Je ne comprends pas très bien étant donné que d'après ce que je comprends du code je demande à Préférences Système de s'ouvrir et de se fermer en début / fin de code. Il ne devrait pas y avoir de problème à ce niveau là.

De plus, je ne m'y connais pas vraiment en applescript mais je trouve étrange qu'on désigne des éléments en français et non en anglais ("Son" en ligne 7, "Sortie" en ligne 8).

Bref, avez-vous une idée de ce que je peux modifier là dessus...? 

Merci!

Superian


----------



## Berthold (4 Janvier 2016)

"Son" et "Sortie" sont des éléments de tes fenêtres, respectivement une pref pane et un bouton… Heureusement que le script les appelle par leur nom, sinon il ne fonctionnerait pas !

Pour le reste de ton problème, je ne peux répondre là tout de suite, faut que je prenne un peu de temps. Peut-être le end tell de la ligne 4 qui devrait être placé à la fin ?


----------



## Superian (4 Janvier 2016)

Merci Berthold! Je vais essayer de revoir les end tell ce soir je te tiendrai au courant.

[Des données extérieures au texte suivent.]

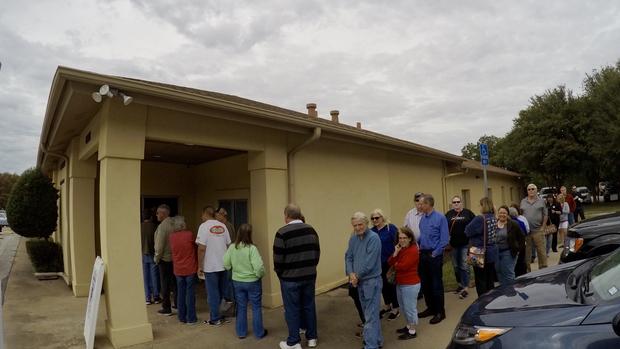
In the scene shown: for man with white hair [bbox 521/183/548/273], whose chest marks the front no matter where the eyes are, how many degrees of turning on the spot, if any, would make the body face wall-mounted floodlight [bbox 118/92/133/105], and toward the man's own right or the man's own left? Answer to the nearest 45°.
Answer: approximately 45° to the man's own right

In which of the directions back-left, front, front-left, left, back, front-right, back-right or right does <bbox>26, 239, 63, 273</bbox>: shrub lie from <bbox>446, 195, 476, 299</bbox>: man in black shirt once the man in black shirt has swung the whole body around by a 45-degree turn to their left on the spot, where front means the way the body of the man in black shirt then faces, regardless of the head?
back-right

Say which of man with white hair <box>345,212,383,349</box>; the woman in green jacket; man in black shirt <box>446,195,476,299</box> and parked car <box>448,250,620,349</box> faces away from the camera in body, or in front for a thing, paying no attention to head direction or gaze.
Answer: the woman in green jacket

Sinon peut être que je suis allé cherché un peu trop loin et qu'il existe un moyen plus simple de définir un output audio par défaut par application...


----------



## les_innommables66 (4 Janvier 2016)

Bonjour,

Une idée :
Essaye d'ajouter une temporisation entre l'ouverture des préférences systèmes et l'appel à System Events 
Utilise la commande :
delay 3
Pour attendre 3 secondes

Cordialement,
Nicolas


----------



## Superian (5 Janvier 2016)

Hello Nicolas, effectivement ajouter delay 1 au script résout le problème.

Merci!
Francois


----------